Segment Start: DATA FOR THIS EXERCISE
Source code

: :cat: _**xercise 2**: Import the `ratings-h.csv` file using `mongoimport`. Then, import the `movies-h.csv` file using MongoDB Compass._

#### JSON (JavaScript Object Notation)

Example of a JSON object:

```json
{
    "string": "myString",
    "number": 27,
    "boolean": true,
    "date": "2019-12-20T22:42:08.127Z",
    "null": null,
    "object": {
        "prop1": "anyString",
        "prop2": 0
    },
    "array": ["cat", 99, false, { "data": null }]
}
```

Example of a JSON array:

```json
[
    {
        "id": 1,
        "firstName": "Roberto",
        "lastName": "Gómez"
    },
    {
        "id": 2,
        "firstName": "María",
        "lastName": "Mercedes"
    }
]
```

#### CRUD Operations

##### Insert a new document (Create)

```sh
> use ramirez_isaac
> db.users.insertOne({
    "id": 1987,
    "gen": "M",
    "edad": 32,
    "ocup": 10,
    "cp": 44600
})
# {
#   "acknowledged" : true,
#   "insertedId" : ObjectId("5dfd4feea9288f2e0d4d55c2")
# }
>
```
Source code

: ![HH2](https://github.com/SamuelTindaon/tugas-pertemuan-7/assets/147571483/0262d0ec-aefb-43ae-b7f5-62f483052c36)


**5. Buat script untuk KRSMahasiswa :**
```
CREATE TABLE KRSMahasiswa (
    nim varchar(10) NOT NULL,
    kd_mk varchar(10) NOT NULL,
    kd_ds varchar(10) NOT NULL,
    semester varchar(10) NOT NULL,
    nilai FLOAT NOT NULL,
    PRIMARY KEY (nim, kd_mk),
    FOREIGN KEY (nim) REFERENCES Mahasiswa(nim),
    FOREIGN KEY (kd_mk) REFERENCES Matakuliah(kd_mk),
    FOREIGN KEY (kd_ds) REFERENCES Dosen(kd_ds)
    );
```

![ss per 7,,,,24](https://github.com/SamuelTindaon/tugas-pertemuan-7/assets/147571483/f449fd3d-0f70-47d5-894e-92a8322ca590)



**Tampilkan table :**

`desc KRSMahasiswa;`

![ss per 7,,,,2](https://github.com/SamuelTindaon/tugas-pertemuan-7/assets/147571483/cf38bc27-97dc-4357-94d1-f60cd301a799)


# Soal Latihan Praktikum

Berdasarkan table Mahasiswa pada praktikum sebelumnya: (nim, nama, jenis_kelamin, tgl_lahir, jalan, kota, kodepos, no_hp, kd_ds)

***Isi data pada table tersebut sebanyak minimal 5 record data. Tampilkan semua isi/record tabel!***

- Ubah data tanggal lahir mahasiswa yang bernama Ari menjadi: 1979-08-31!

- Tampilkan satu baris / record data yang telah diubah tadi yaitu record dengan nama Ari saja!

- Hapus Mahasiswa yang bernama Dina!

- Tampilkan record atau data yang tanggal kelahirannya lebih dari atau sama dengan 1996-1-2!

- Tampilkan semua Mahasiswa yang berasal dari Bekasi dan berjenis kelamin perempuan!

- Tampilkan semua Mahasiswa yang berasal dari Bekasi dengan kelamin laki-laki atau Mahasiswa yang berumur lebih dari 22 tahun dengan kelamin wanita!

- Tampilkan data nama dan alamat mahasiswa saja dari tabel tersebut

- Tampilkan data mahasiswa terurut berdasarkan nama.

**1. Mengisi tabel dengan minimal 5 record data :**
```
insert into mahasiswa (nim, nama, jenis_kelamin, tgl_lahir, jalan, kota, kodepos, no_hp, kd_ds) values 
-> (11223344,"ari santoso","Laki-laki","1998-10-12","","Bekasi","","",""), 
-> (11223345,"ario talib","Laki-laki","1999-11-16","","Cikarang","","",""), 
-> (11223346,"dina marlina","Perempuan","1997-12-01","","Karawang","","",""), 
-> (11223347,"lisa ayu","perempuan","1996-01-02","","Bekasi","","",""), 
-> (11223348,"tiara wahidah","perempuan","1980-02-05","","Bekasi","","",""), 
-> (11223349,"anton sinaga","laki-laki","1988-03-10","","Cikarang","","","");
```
Segment End: DATA FOR THIS EXERCISE
The string "SamuelTindaon" may appear in the entries. Say how many lines contain it, as a bare number.

3